(Saved data entries)
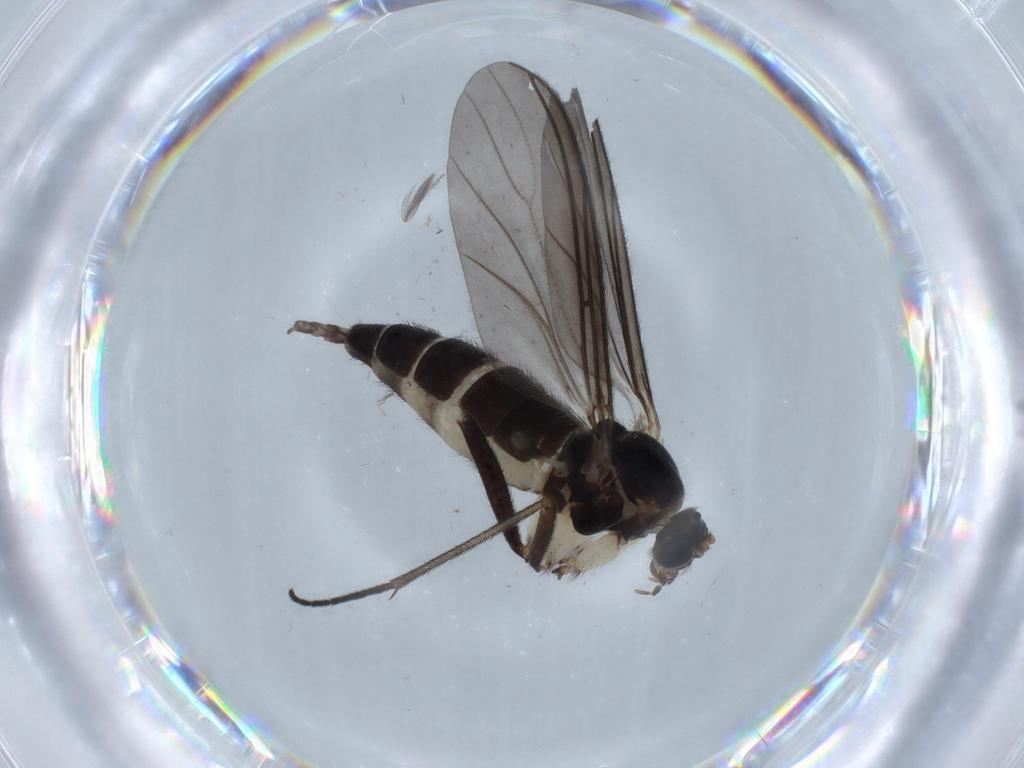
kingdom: Animalia
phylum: Arthropoda
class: Insecta
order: Diptera
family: Sciaridae
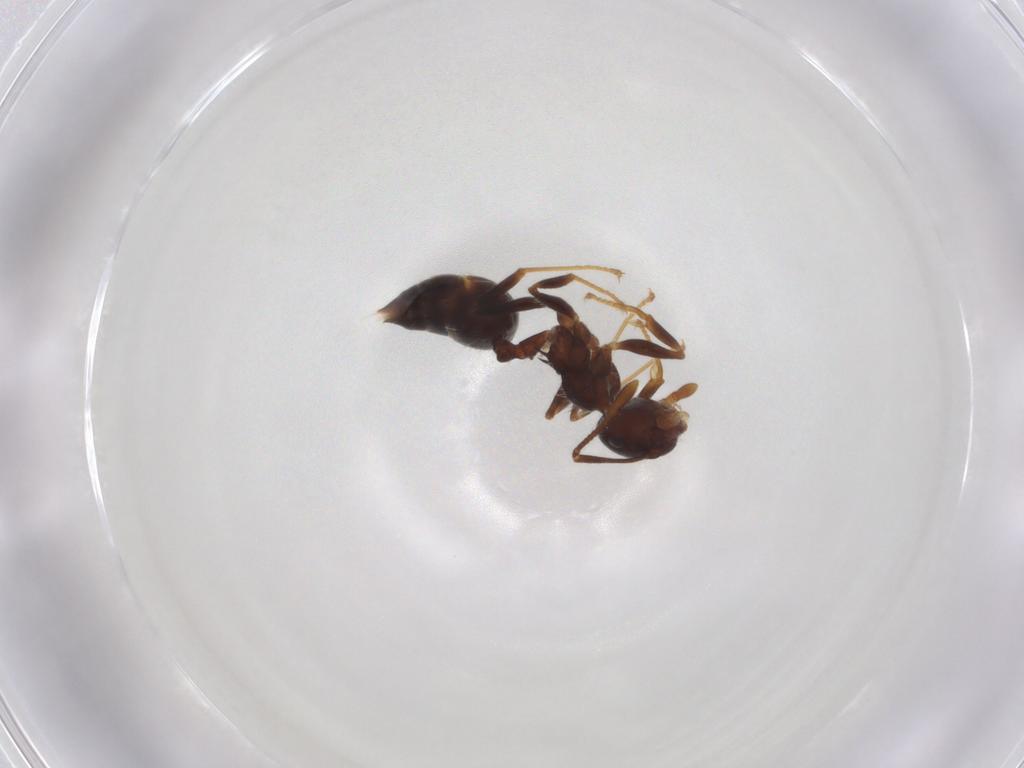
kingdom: Animalia
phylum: Arthropoda
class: Insecta
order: Hymenoptera
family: Formicidae
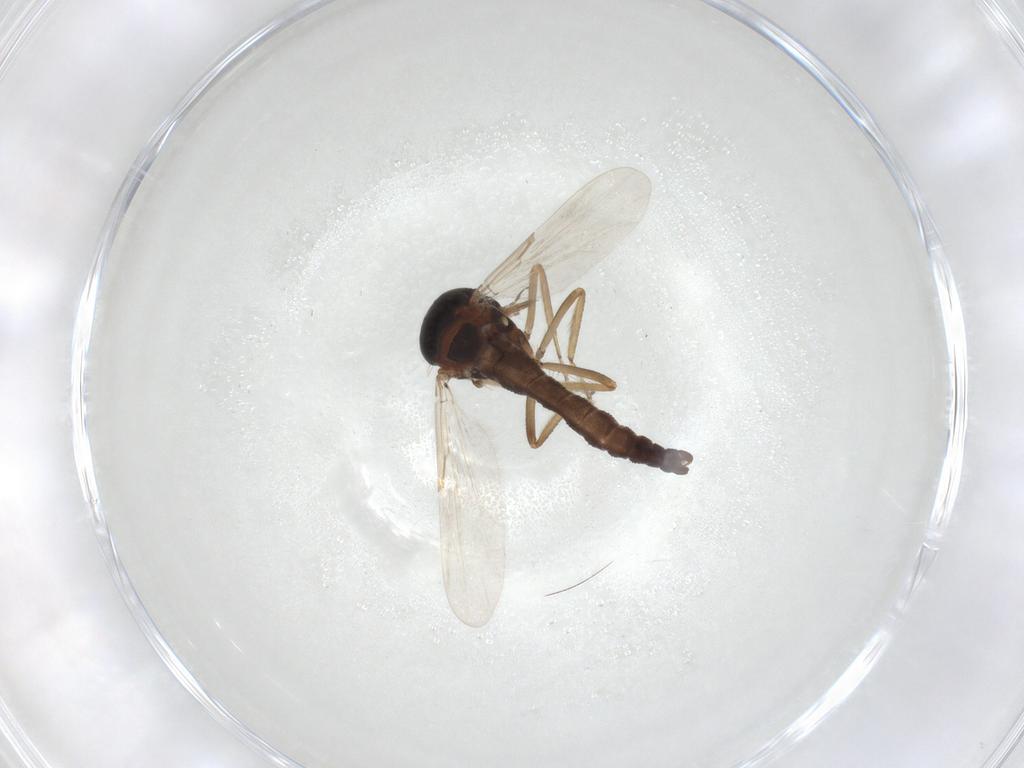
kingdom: Animalia
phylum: Arthropoda
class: Insecta
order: Diptera
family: Ceratopogonidae
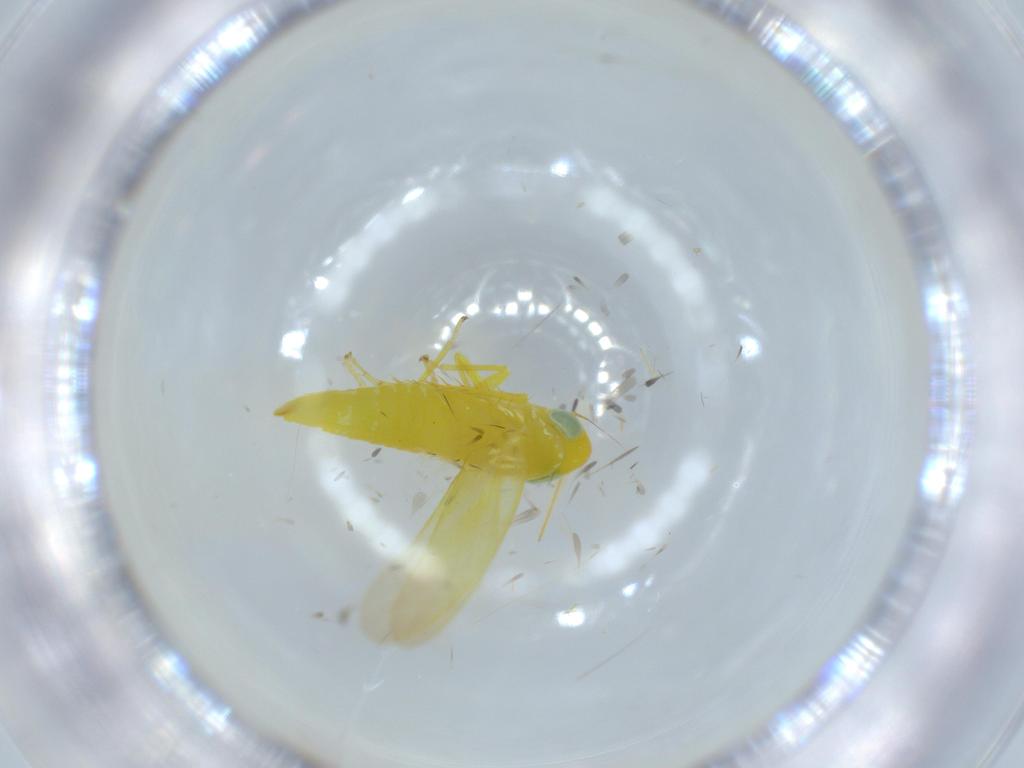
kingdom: Animalia
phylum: Arthropoda
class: Insecta
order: Hemiptera
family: Cicadellidae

_Requirement_: Output the material word for word, starting at the line that contains "family: Formicidae" and continuing through the final line of the material. Leave the pictures out of the output.

_Answer to the problem_:
family: Formicidae
kingdom: Animalia
phylum: Arthropoda
class: Insecta
order: Diptera
family: Ceratopogonidae
kingdom: Animalia
phylum: Arthropoda
class: Insecta
order: Hemiptera
family: Cicadellidae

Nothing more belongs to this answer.